### HOW TO COMPLETE THIS TASK:
When you restate the records, do so word for word and omit any picture they contain.

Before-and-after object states
________________________________________

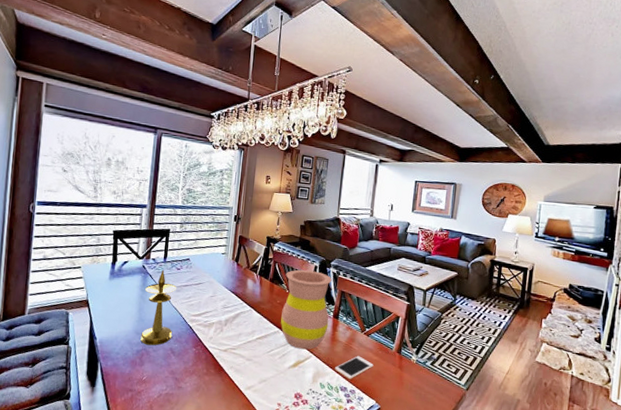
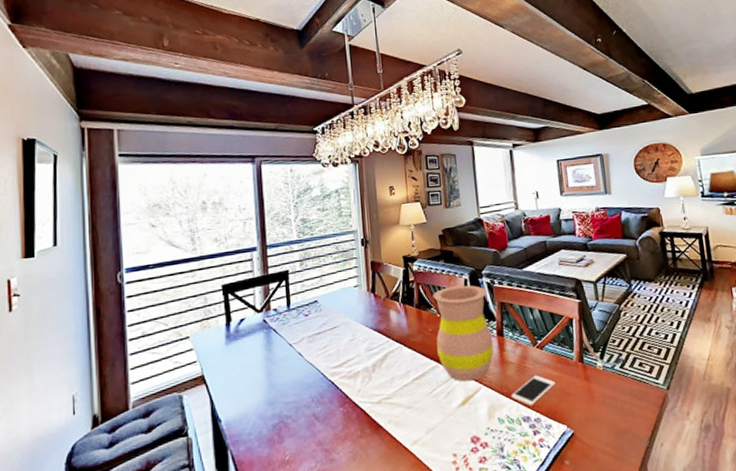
candlestick: present [140,269,177,346] -> none [271,319,313,416]

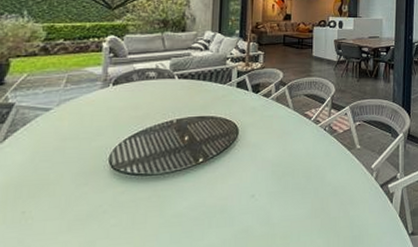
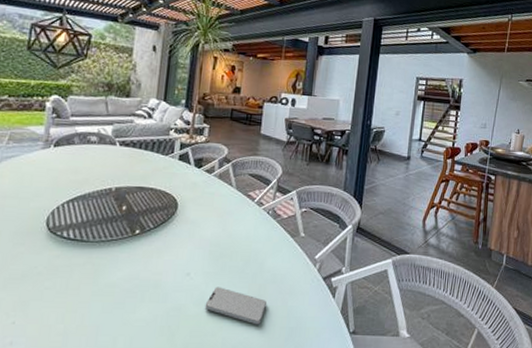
smartphone: none [271,204,329,238] -> present [205,287,266,325]

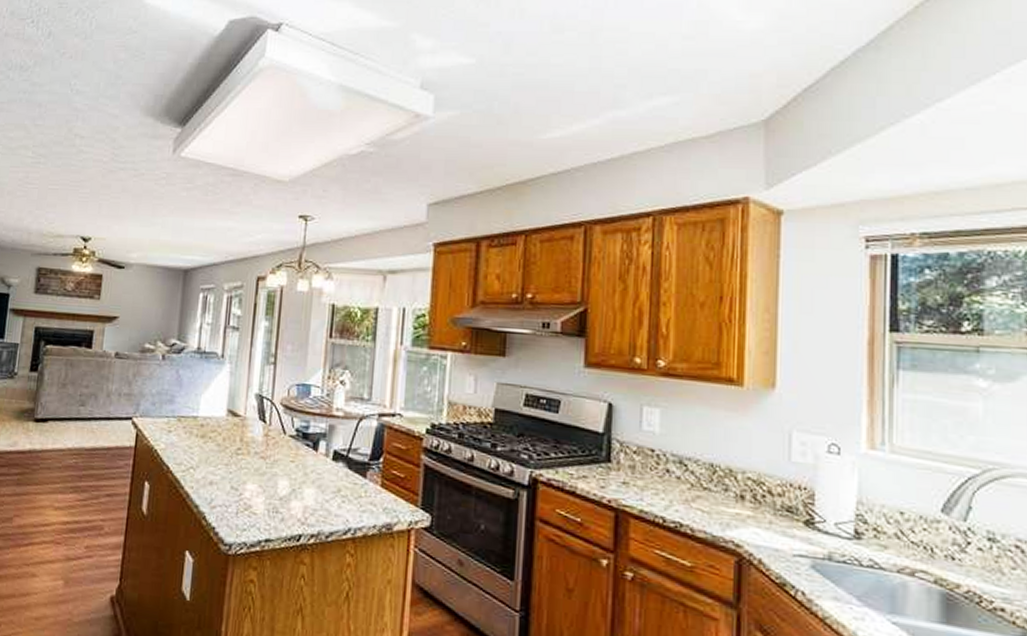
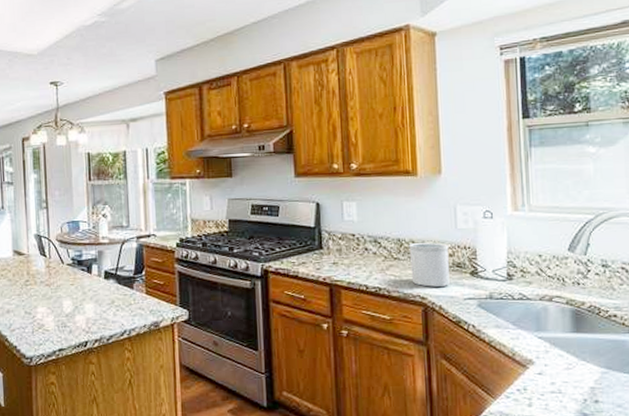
utensil holder: none [724,471,778,535] -> present [408,242,450,287]

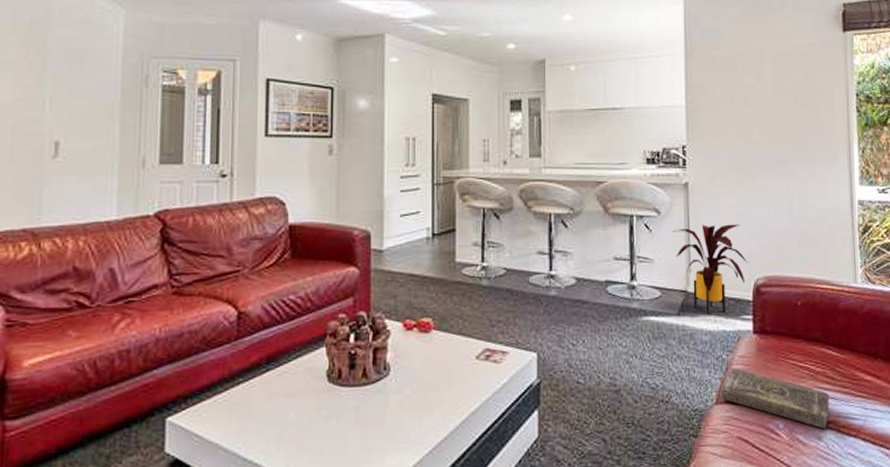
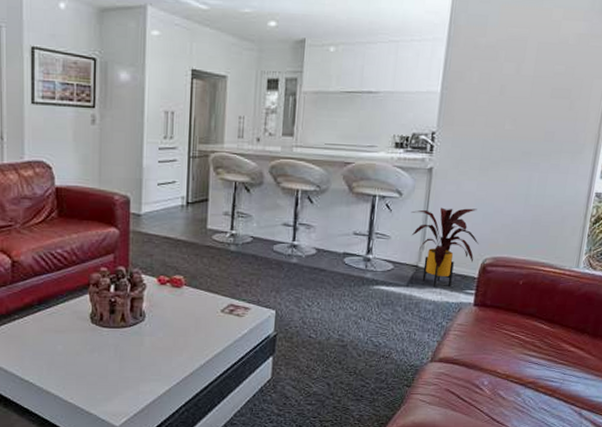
book: present [721,368,830,429] -> none [436,334,534,388]

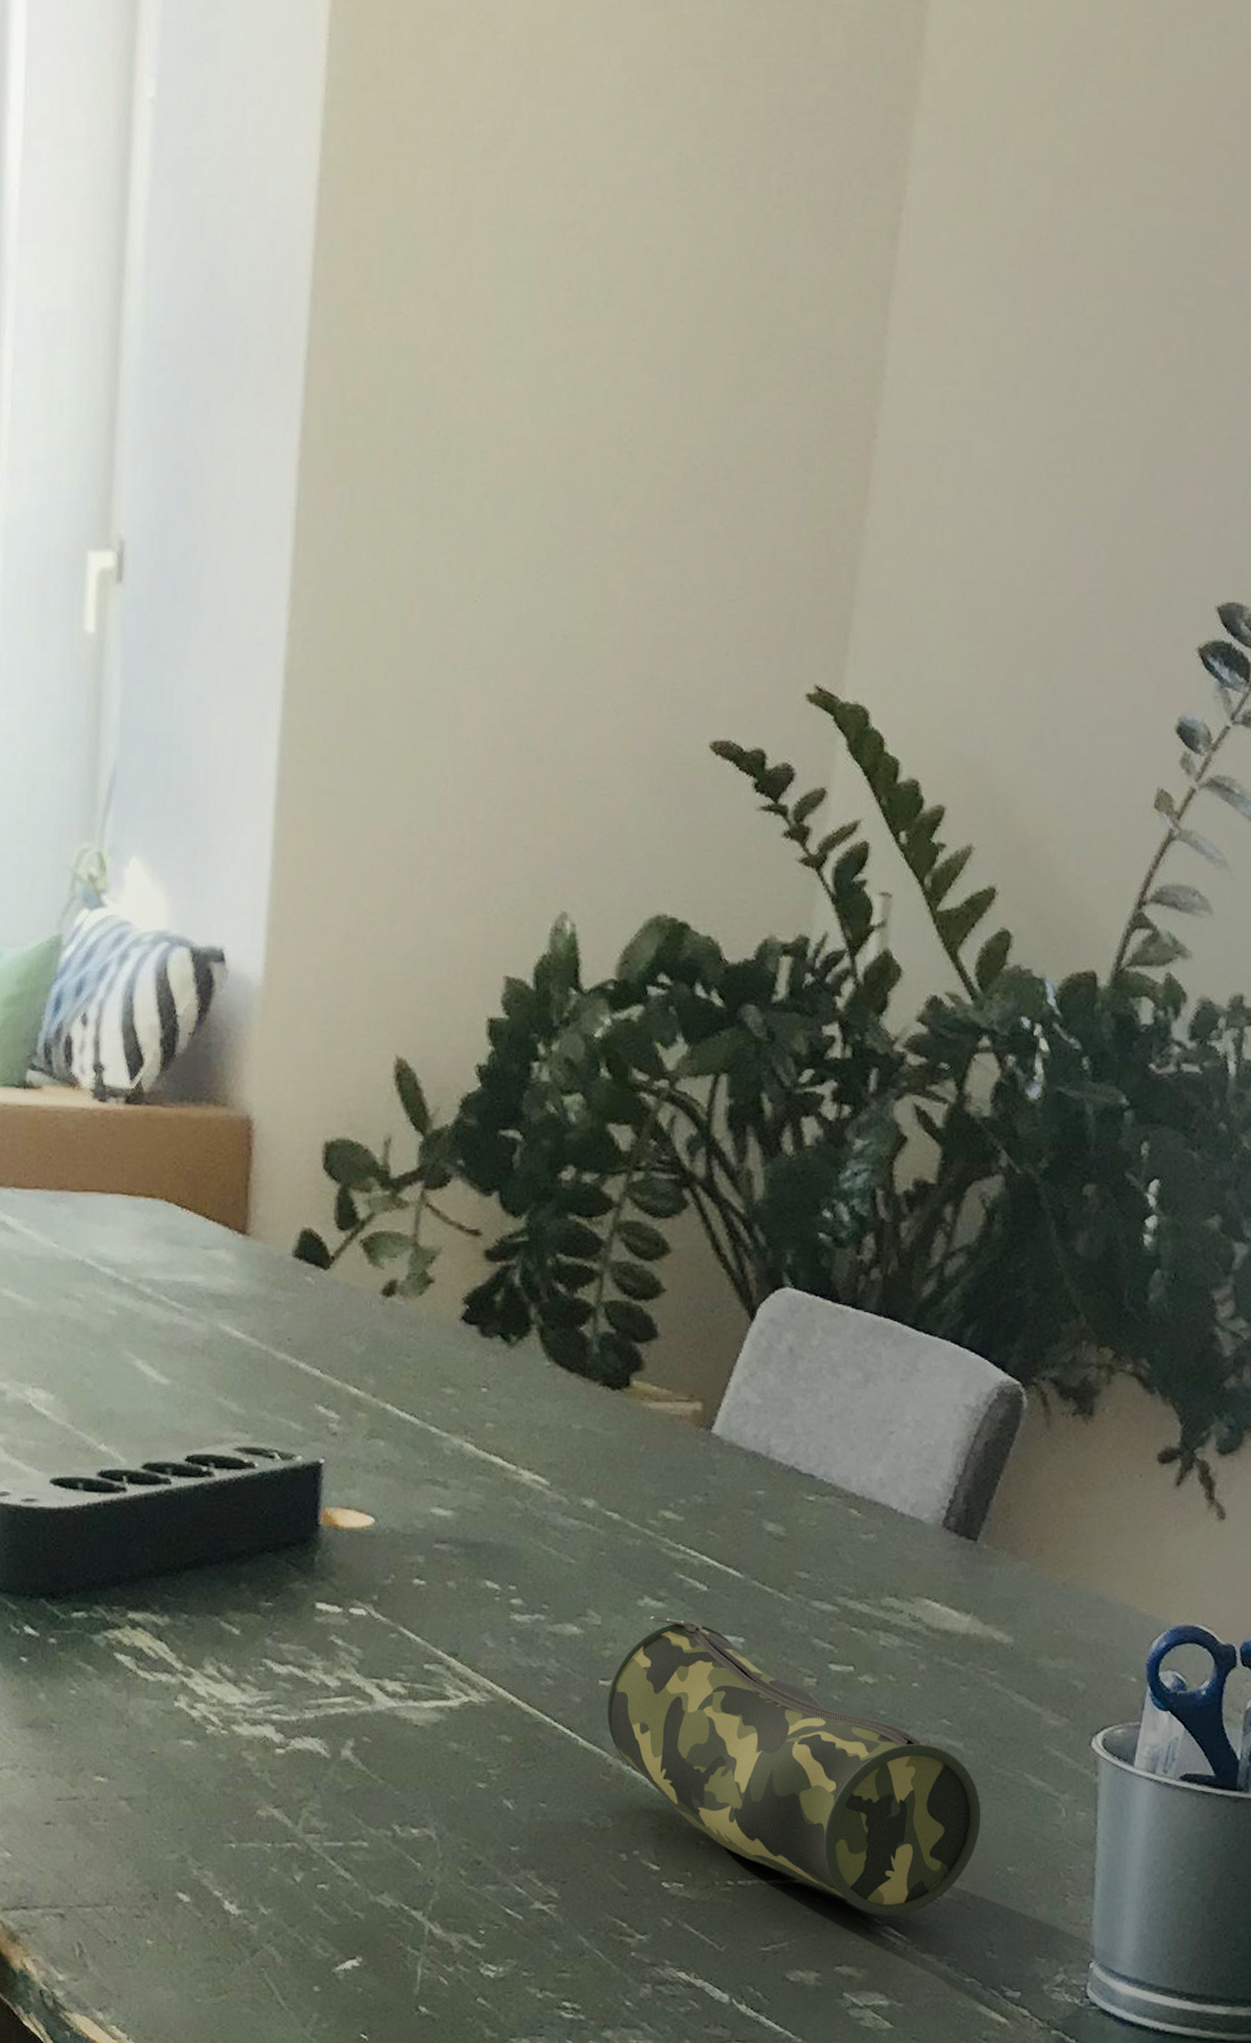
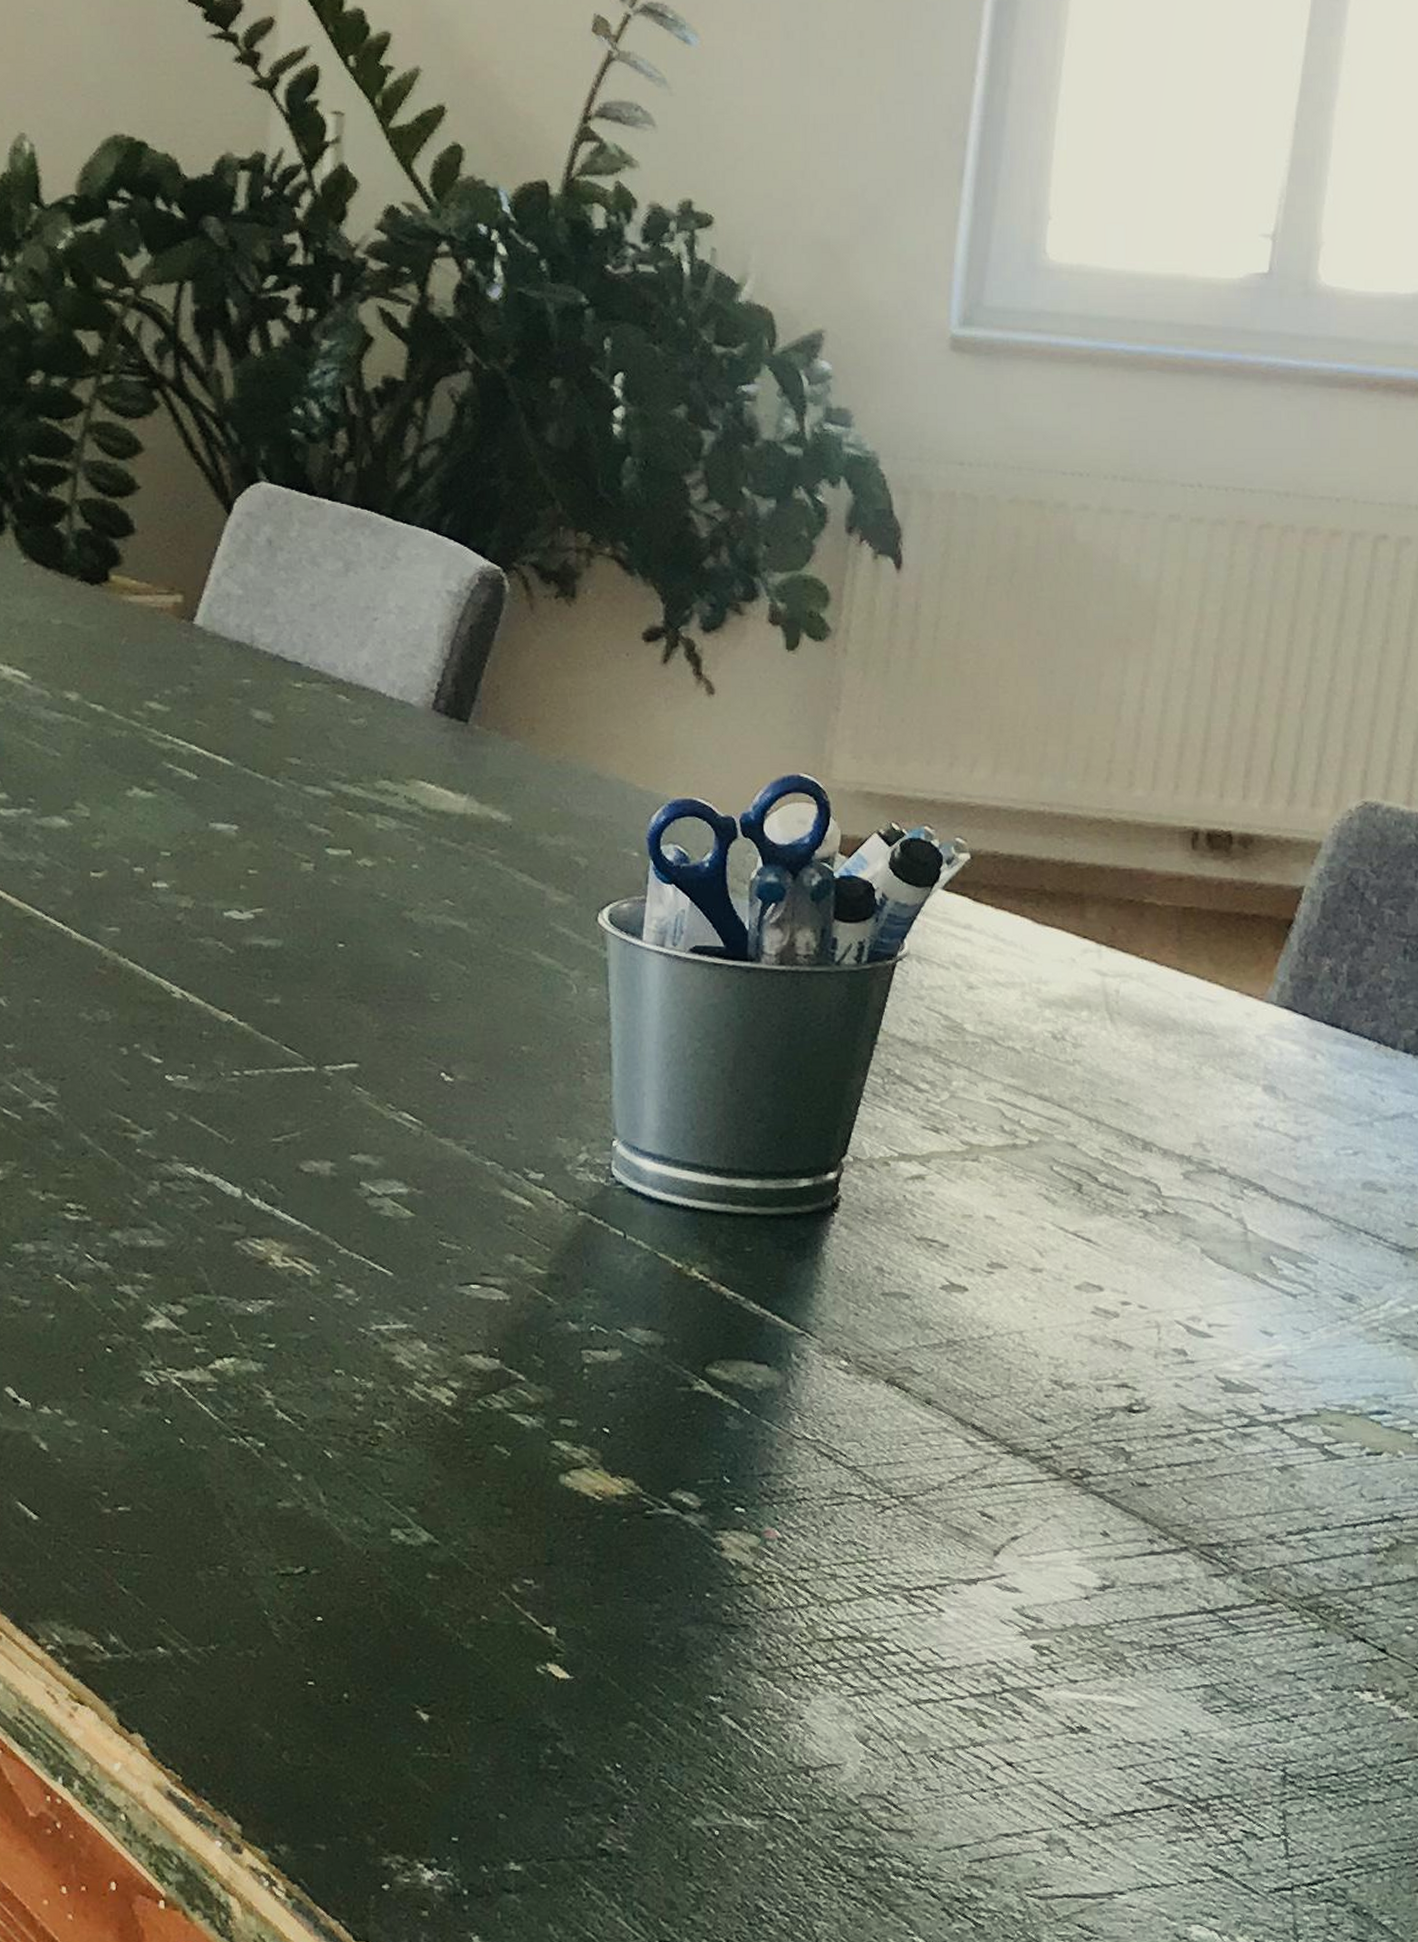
pencil case: present [606,1616,982,1917] -> none [100,807,491,1101]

________________________________________

### TASK OUTPUT:
candlestick: present [140,269,177,346] -> none [271,319,313,416]

smartphone: none [271,204,329,238] -> present [205,287,266,325]

utensil holder: none [724,471,778,535] -> present [408,242,450,287]

book: present [721,368,830,429] -> none [436,334,534,388]

pencil case: present [606,1616,982,1917] -> none [100,807,491,1101]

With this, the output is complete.